К грязному стеклу луж, к зеленому илу колодцев, к мутной и прозрачной воде, как только кончались дожди, слетались комары. Они летели со всех сторон, с севера и с юга, с востока и с запада, торопясь прожить свою коротенькую двадцатидневную жизнь, напитаться, расплодиться и умереть в этом затопленном уголке льяносов.
На неподвижный листок, застывший на поверхности мертвой воды, присела незаметная крылатая капелька жизни. Это была самка, которая прилетела отложить яйца. Сотни яичек ложились на листок, соединенные в тончайшую ленточку; затем они рассыпались, держась на поверхности лужи при помощи микроскопических поплавков. Питаясь таинственными соками природы или остатками мертвых насекомых или поедая собственную мать, из яиц развивались личинки. Они походили на длинных мохнатых червячков, а созрев, свертывались в черные вопросительные знаки и превращались в маленьких комаров. Обретя крылья, новорожденные покидали лужу, описывая кривую первого полета, и отправлялись — самцы к деревьям на поиски растительных соков, самки — к домам за человеческой кровью.

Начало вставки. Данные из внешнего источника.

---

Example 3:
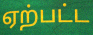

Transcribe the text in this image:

ஏற்பட்ட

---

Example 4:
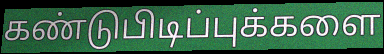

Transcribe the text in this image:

கண்டுபிடிப்புக்களை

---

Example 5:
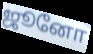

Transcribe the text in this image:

ஜூனோ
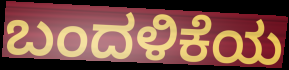
ಬಂದಳಿಕೆಯ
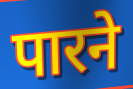
पारने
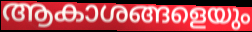
ആകാശങ്ങളെയും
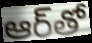
ఆర్‌తో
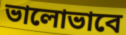
ভালোভাবে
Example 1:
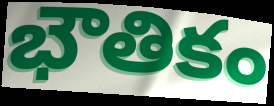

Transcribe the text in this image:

భౌతికం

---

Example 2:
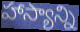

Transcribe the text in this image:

హాస్యాన్ని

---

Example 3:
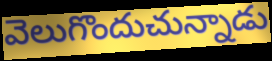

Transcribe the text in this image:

వెలుగొందుచున్నాడు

Крылатые прожорливые ниточки, рожденные с вероломным инстинктом убийцы, нападающего из-за угла, они подстерегали в темном ранчо мужчину, женщину или ребенка. Алчные полуночные иглы, подобно острым стилетам, вонзались в спящие тела и высасывали первые порции крови. В тишине звенел их пронзительный писк, и ребенок хныкал на складной кровати:
— Мама, меня что-то кусает!
Тысячу и один раз погружали самки свои хоботки в кожу здорового ребенка и в кожу больного ребенка, пили кровь здорового человека и кровь человека, больного малярией. Зараженная кровь попадала в организм насекомого, мужские и женские гаметы сливались друг с другом, внедрялись в стенки крошечного желудка и, лопнув, рассыпались на микроскопические шарики с желобками, которые рассеивались по телу самки и скапливались в слюне.

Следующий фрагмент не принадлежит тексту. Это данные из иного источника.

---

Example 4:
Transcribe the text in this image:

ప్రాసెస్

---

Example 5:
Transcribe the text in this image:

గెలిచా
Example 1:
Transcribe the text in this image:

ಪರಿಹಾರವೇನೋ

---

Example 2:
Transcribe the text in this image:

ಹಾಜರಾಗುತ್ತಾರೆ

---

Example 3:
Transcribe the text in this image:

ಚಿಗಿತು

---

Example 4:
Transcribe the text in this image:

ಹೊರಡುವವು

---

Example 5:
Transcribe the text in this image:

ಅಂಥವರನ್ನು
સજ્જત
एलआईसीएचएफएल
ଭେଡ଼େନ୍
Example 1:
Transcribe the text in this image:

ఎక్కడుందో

Когда этот сложный процесс завершался, комар снова и снова летел на поиски человеческой крови, но теперь его хоботок был отравлен. Кусая мужчину, женщину или ребенка, комар переносил в его организм отравленные клетки, которые врывались в кровь и разносились по всему телу. В токе крови каждая клетка делилась на сто клеток, и все они питались красными кровяными тельцами, выделяя ядовитый пигмент, который вызывал лихорадку и сжигал тело человека в ее Неровном пламени.
30
Селестино, который мог быть и Дьего, и Хосе дель-Кармен, в разгар работы почувствовал, что погружается в вязкие волны лени, усталости и равнодушия и что тело его вздрагивает под холодным бичом озноба.
— Я еле на ногах стою, — сказал он и направился в тень.

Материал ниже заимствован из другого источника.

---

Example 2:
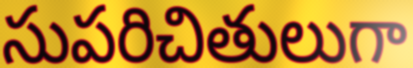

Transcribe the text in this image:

సుపరిచితులుగా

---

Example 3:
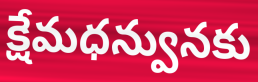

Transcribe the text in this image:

క్షేమధన్వునకు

Селестино, который мог быть и Дьего, и Хосе дель-Кармен, знал, что это приступ малярии, и приготовился встретить его. Скорчившись в гамаке, он чувствовал, как к его коже, к внутренностям, к корням волос, к костям подбирается холод, который растет, как половодье, и поражает глубже, чем удар кинжала. Гамак покачивался оттого, что все тело Селестино вздрагивало; зубы его выбивали дробь. Закутавшись в попону, в простыню, в скатерть, во все, что нашлось под рукой, Селестино лежал бледный, как привидение, и трясся от смертельного холода и тоски.
Но вот озноб отступил. Он сменился жаром, который рос с каждой минутой, его приступы учащались, становились все более жестокими. Селестино сбросил с себя попону, простыню и все тряпки, что его покрывали, и лежал, охваченный огнем, с лицом, пылающим, как цветок кайены. Его губы растрескались, как пересохшая глина, зрачки расширились и блестели, как зеркало. Частые капельки пота, которые постепенно увеличивались и сливались одна с другой, покрыли сплошь лоб, руки, все тело Селестино. Пот сбегал с него струйками, насквозь промочил одежду, пятнами проступил на ткани гамака и падал на землю, как роса.
Когда лихорадка оставила Селестино, его охватило странное и неожиданное ощущение нежности; вопреки всему он чувствовал себя счастливым оттого, что был жив и тело его снова стало легким, хотя еще болели мускулы спины, суставы рук и череп.
Боль тоже постепенно исчезла, и Селестино, который мог быть и Дьего, и Хосе дель-Кармен, поднялся с гамака и молча, опустив усталые глаза в землю, вернулся к работе, которую бросил четыре часа назад.